Can you render the lines starting with the one containing "16: (940, 1005)" and going on through the one containing "28: (454, 1073)" as a JSON list of strings, one string per line, with both ends included? Leave out blank lines and any picture lines.

Stored data entries:
● ● ●

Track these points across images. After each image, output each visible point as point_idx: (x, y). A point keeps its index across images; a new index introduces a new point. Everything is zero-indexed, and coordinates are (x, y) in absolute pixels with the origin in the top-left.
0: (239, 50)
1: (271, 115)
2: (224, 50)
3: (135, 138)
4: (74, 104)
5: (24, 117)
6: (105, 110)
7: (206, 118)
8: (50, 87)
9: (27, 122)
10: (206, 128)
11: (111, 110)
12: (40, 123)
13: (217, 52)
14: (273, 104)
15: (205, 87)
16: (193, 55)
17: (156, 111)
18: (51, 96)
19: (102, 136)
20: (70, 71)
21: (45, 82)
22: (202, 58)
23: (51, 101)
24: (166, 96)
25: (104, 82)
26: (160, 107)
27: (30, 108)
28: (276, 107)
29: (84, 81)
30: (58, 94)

● ● ●

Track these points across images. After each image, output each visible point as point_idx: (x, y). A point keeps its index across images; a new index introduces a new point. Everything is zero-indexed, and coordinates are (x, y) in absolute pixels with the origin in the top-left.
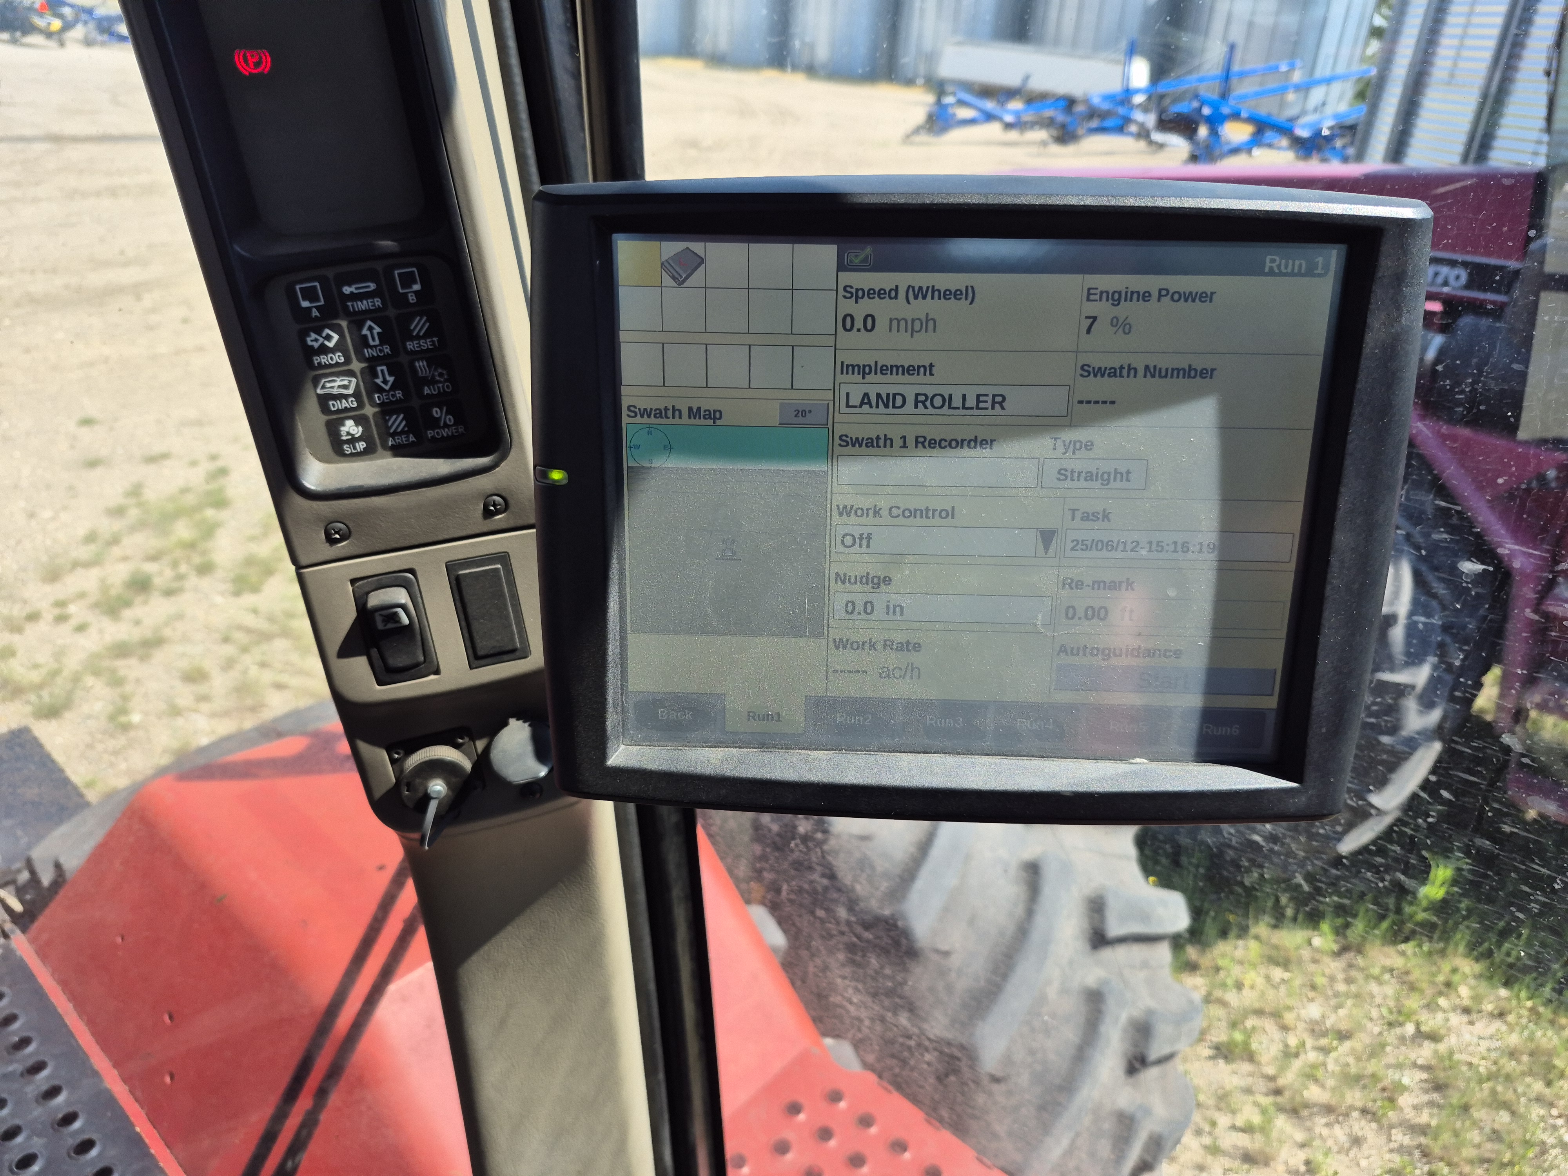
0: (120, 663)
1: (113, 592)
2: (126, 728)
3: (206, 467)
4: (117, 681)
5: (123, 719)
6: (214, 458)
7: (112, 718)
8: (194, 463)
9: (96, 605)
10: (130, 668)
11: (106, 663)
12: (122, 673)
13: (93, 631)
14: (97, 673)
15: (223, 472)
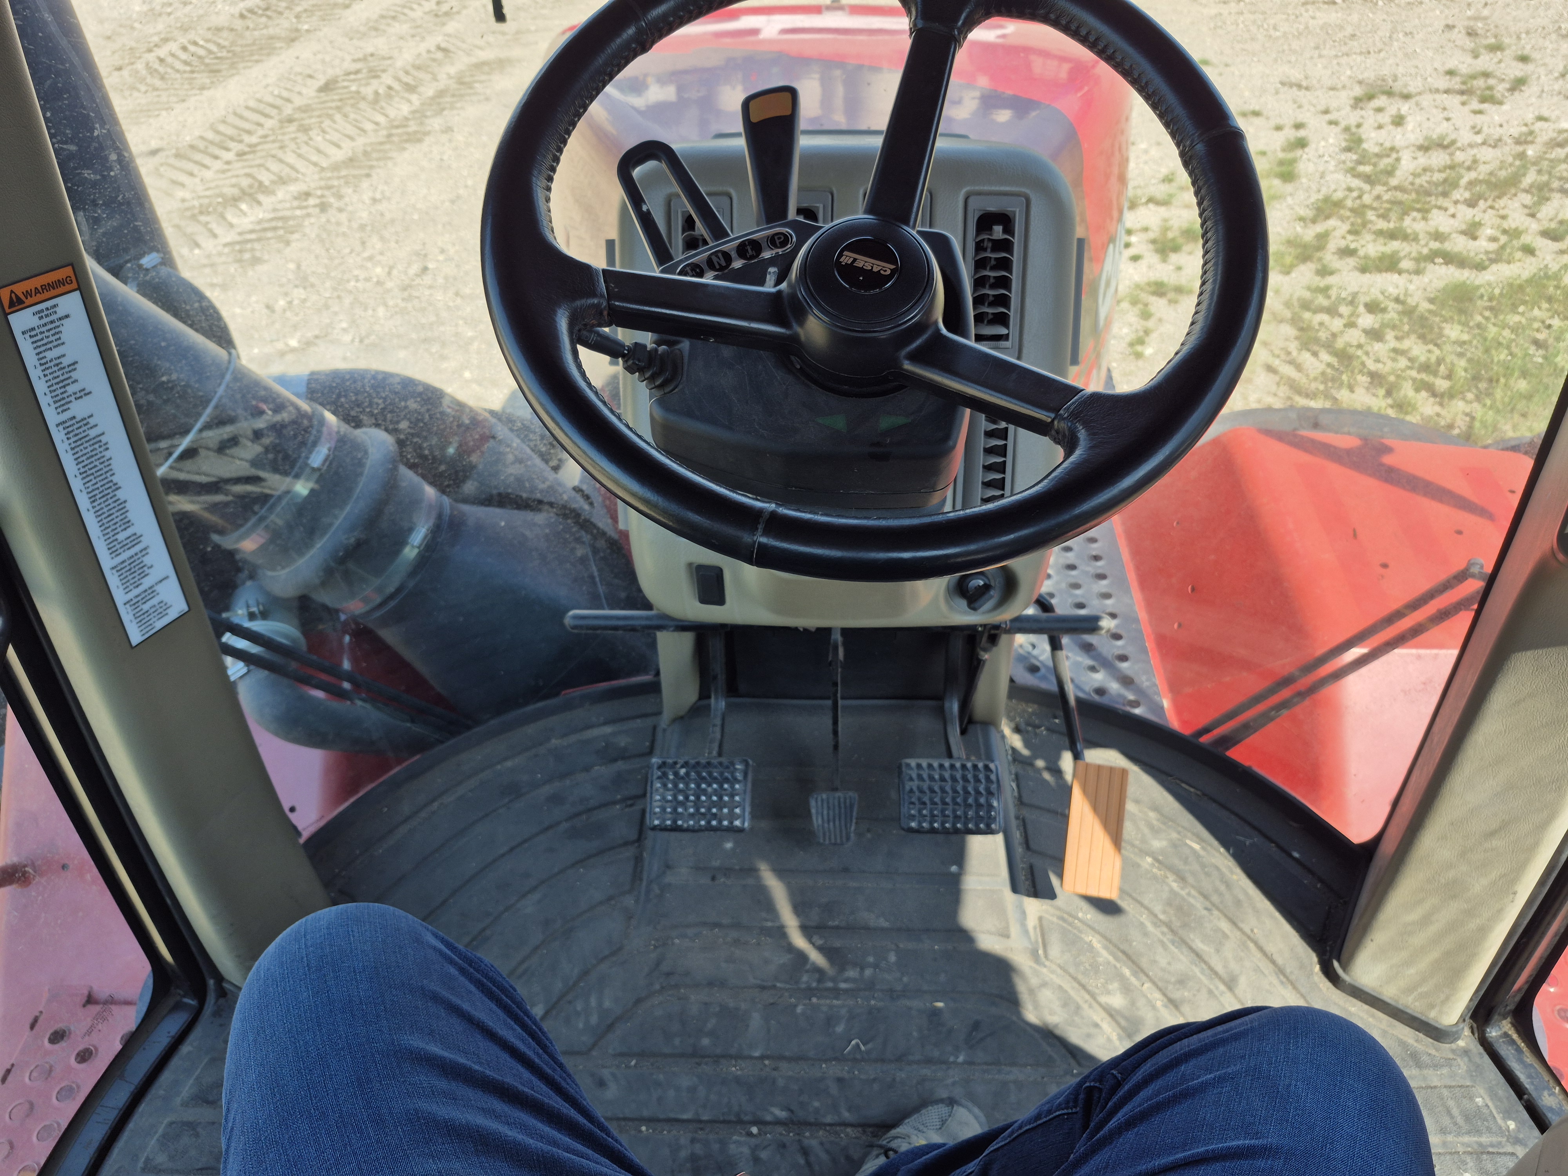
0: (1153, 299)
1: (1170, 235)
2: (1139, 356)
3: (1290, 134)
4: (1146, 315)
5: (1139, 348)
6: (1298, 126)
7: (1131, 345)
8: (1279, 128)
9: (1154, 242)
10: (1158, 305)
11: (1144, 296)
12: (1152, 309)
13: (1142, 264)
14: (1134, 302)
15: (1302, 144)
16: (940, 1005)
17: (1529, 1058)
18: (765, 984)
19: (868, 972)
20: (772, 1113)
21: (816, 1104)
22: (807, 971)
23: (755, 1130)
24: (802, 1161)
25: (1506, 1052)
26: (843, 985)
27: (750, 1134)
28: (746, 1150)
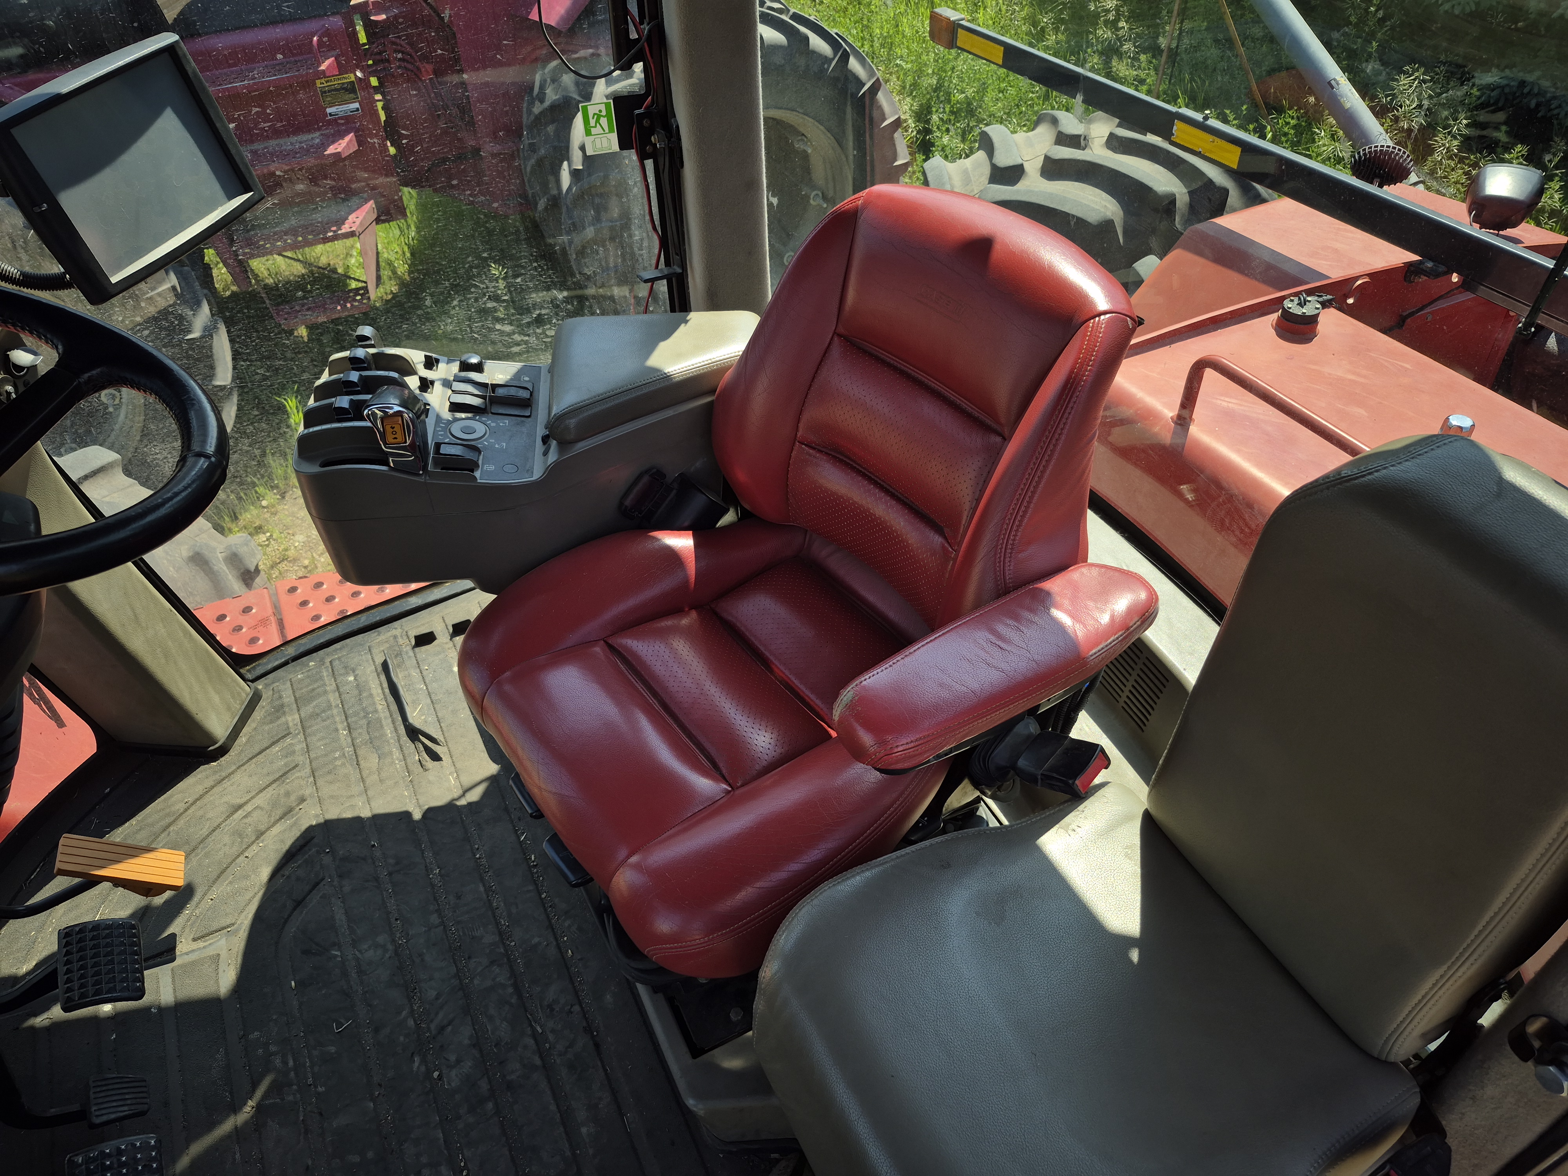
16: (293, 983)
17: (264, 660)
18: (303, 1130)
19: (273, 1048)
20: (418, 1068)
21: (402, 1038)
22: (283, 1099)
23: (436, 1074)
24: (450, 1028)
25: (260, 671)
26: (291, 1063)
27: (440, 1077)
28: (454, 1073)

● ● ●

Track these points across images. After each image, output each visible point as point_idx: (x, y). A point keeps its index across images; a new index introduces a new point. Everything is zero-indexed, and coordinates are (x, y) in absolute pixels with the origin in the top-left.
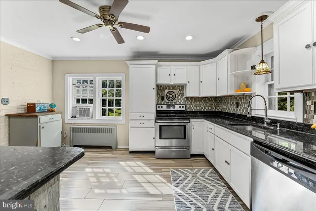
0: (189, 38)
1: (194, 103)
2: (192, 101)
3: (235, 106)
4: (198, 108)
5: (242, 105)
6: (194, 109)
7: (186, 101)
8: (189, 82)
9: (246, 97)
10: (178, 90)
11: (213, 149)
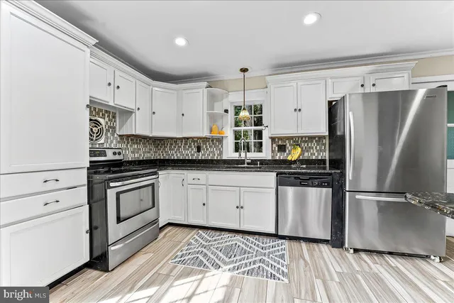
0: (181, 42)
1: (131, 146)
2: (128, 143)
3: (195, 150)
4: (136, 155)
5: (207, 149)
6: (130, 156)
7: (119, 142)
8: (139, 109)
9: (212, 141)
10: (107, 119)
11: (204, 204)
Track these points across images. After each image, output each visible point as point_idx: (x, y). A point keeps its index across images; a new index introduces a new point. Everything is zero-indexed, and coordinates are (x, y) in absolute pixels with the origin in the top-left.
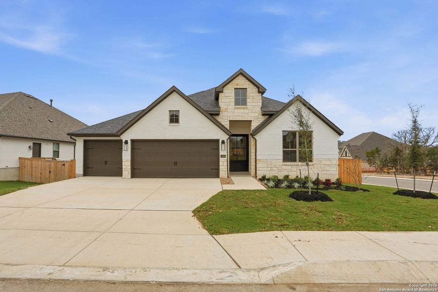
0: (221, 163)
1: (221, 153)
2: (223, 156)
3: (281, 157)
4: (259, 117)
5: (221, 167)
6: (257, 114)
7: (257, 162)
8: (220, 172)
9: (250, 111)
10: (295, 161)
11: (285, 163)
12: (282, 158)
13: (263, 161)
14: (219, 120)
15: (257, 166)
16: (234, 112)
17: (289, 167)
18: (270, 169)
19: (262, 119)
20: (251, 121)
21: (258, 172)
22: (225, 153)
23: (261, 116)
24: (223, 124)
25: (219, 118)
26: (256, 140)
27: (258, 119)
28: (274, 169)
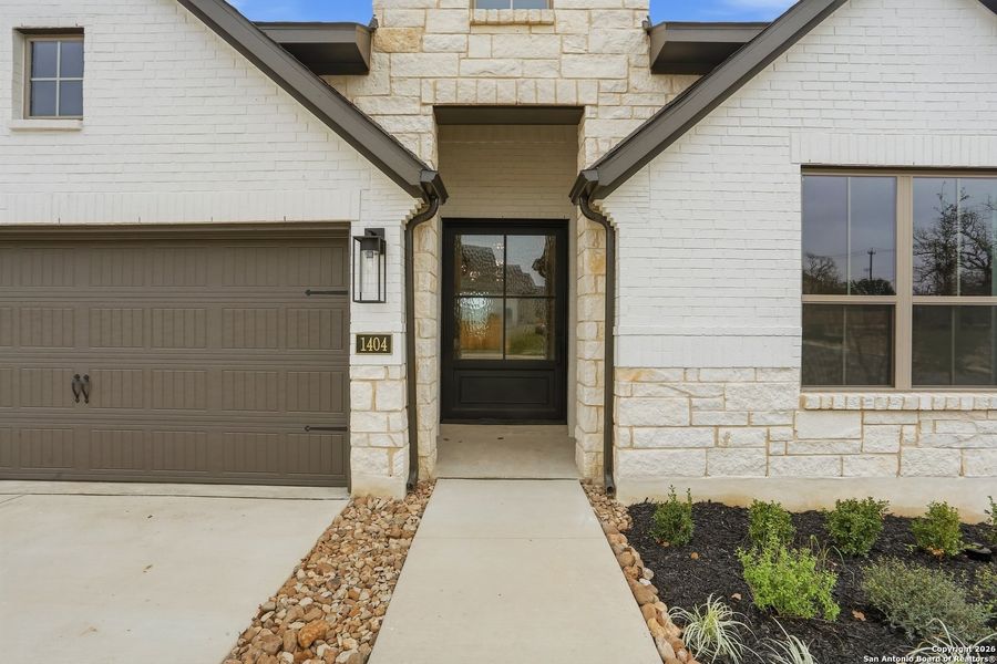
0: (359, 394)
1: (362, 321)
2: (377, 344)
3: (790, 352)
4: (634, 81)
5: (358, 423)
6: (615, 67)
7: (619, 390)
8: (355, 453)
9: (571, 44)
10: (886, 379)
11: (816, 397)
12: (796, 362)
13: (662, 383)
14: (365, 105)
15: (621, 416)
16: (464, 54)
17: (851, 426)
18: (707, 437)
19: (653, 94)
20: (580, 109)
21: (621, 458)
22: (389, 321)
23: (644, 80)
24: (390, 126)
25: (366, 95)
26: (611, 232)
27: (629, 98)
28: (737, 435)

● ● ●

*COMPLETED TASK*:
[
  "16: (940, 1005)",
  "17: (1529, 1058)",
  "18: (765, 984)",
  "19: (868, 972)",
  "20: (772, 1113)",
  "21: (816, 1104)",
  "22: (807, 971)",
  "23: (755, 1130)",
  "24: (802, 1161)",
  "25: (1506, 1052)",
  "26: (843, 985)",
  "27: (750, 1134)",
  "28: (746, 1150)",
  "16: (293, 983)",
  "17: (264, 660)",
  "18: (303, 1130)",
  "19: (273, 1048)",
  "20: (418, 1068)",
  "21: (402, 1038)",
  "22: (283, 1099)",
  "23: (436, 1074)",
  "24: (450, 1028)",
  "25: (260, 671)",
  "26: (291, 1063)",
  "27: (440, 1077)",
  "28: (454, 1073)"
]